It's about time they had an Intervention...

Via the Charlotte
A divine intervention on Christianity (Reg. Req.)

[The scene: a large room beyond time and space. Several are gathered around a large table; at the head sits The Great One, who moderates]

Great One: Everyone is present. Before we begin, I wish to welcome Agnosticism and Atheism, who are here as my guests. Their memories will be wiped after this session. [Turns to Ath. and Agn.] If I hear a hint of irreverence, I will not hesitate to remove you instantly. Understood?

Agnosticism and Atheism
[In unison]: Yes, Sir!

Great One: Who wants to start?

Christianity: I do. Since this seems to be about me, I have a few questions, the first being: What can I possibly gain from this, this exercise? I'm me [stares around the table], you're not. What can you tell me about myself that I don't know? What insight [sarcastically] can I gain?

Buddhism: A good question, well phrased. I submit that each of us has two parts -- that part which we know by being privy to our thoughts, and that part which we show the world. I submit also that when this inner part matches the outer, we are in harmony and therefore a more healthy, functioning entity. Is this not true? [Turns to The Great One, who tilts His head and waggles His hand, palm down] Perhaps, you are not in harmony. You seem to have lost your identity, and cannot honestly answer "What makes a Christian a Christian?"

Confucianism: You started out so well as a youngster. So few rules! It was not easy being a Christian -- many found you not to their liking -- but it was easy to become one. A savior. Resurrection. Eternal life. Such beauty, such simplicity! That was all the belief one needed. Now we see such fractiousness! Some of you have issues with the strangest of things: Dancing, Blood transfusions. Baptism -- full immersion or not, you argue and argue. You differ in how you view women, people of color, how old the Earth is, what sin is.

Hinduism: You have turned the hereafter into a gated community, and each faction claims to hold the key. You not only relegate us [waves a hand around the room] to eternal damnation, but also some of your own kind.
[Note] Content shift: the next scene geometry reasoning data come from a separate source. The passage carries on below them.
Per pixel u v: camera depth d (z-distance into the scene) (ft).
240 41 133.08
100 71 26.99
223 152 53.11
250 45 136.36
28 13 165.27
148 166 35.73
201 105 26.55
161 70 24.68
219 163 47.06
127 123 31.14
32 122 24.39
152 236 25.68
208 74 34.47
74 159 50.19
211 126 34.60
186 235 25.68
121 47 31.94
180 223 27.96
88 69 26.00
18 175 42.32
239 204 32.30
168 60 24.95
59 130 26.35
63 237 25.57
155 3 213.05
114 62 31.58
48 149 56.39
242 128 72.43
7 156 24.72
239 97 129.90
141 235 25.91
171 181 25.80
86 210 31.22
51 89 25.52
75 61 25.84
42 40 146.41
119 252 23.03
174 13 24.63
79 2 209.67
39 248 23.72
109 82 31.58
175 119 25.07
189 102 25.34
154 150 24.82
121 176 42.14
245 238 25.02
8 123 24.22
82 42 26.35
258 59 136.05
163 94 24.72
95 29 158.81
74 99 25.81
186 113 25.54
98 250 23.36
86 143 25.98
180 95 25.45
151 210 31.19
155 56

Chr. [face reddening]: Not true! All those differences are due to human nature. You can't control them! [Much nodding around the table, even from The Great One]. Besides, it doesn't matter! All my folks are heaven bound, no matter what their petty differences. Right? [Turns to face The Great One, who is staring at a spot on the ceiling, hands folded on the table].

Buddhism: For every one of your moderates that would agree with what you have just said, there are two extremists who would not -- thus the paradox. When you fight among yourselves, you look small. And when you disparage others, you shrink further. Your phrase "gutter religion" for example. [Everyone turns to look at Judaism and Islam, who have remained silent until now].

Great One: How do you feel, Islam, Judaism, when you hear those words?

Islam [Gives Christianity a long, stony stare]: Disappointed.

Judaism. [Shrugs]: I agree.

Great One [Roars with laughter, pounds the table]: Islam and Judaism agree? And they say the age of miracles has passed! Christianity, what do you say to that?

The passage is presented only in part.